Writing is output, and you need to load up your brain with ideas every so often or your output begins to look like bad copies of your previous output; like the dumber cc's of Michael Keaton in Multiplicity.

I'm a writer and my tool box is a set of bookmarks I drag around from computer to computer, browser to browser. I think I use rhymezone, onelook and a list of idioms the most.

But the ever innovative Google Labs -- in which 1000 PhD's are locked deep within Cheyenne Mountain for 18 months at a time to develop world-changing web tools -- has released a new tool called Google Sets.

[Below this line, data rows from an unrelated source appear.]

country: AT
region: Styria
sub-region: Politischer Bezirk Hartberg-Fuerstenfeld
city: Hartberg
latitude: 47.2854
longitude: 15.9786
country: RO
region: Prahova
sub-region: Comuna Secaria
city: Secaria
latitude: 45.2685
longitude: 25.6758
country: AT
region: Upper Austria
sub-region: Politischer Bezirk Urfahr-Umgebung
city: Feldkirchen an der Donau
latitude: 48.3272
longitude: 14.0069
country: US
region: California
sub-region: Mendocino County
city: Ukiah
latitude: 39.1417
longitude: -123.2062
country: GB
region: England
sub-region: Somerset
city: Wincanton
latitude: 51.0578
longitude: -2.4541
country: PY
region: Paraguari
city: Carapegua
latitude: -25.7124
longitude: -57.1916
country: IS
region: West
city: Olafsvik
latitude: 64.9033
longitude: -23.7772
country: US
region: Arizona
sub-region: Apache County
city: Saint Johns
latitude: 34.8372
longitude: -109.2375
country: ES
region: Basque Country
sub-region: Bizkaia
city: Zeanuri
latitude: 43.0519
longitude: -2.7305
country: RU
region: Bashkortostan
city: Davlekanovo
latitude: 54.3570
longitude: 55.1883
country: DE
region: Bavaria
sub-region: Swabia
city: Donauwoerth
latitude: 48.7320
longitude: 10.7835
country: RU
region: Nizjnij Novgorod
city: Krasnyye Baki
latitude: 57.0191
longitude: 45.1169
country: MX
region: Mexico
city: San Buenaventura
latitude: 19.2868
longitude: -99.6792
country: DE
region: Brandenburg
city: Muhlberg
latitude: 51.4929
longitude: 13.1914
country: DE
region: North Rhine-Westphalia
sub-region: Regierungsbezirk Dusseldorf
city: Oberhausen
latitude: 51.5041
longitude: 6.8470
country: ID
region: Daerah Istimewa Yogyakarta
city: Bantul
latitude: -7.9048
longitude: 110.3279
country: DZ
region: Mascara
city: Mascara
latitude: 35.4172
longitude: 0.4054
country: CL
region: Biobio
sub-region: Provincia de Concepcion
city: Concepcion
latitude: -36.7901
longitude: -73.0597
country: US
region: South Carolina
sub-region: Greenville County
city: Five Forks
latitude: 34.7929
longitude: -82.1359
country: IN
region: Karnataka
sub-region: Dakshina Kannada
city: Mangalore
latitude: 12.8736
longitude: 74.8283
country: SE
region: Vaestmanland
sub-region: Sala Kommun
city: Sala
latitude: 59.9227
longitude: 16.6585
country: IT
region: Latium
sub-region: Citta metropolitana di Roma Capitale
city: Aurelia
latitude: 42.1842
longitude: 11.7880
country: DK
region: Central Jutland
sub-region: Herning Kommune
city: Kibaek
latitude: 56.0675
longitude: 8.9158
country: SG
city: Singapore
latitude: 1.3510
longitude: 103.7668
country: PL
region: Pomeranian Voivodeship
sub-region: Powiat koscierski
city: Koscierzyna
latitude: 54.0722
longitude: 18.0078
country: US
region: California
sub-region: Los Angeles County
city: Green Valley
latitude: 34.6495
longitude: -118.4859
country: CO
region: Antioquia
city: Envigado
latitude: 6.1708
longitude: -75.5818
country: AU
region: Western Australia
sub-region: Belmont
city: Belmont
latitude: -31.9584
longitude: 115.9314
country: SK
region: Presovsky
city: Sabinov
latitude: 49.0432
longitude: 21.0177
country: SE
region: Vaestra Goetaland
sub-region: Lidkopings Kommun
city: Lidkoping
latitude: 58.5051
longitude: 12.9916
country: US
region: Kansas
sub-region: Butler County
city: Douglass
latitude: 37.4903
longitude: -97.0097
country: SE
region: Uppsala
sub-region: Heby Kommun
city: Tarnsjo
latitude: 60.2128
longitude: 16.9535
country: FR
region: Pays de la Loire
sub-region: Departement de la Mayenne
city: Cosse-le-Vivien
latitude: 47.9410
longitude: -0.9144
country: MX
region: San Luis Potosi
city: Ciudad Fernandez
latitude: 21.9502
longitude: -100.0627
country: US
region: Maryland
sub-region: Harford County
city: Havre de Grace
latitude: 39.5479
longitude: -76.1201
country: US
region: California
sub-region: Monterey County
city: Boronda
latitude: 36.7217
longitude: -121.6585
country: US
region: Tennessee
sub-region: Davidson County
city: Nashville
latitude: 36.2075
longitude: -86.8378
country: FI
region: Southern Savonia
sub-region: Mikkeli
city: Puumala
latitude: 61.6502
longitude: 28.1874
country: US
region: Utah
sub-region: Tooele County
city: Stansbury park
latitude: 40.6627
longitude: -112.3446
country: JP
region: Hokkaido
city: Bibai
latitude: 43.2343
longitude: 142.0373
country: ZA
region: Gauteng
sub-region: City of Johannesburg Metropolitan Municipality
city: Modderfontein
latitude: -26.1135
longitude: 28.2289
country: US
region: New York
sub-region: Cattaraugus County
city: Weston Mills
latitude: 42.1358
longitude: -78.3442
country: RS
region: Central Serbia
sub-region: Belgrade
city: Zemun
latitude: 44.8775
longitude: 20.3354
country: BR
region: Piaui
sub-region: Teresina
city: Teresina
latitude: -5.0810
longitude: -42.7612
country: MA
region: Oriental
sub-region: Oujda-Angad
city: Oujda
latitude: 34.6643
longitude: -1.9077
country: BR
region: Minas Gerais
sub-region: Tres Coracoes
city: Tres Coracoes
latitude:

It's simple: you think of a few concepts and let Google Sets derive common themes between the concepts. They should have called it Google Triangulation; either way, it does some of the creative thinking for you.

Pink Floyd vigorously defending the introduction of electronics into their music; Geddy Lee had a trite saying about that. In both cases the view was that electronic instruments don't replace the creative process; they're just new tools for a musician to work with.

But I think Google Sets, etc., perhaps does replace a bit of thinking. It obfuscates derivation, but doesn't filter it through the mind. Okay, so is filtered derivation creativity? I think this just got a bit too philosophical.

Google Sets: makes it darn easy to come up with stuff!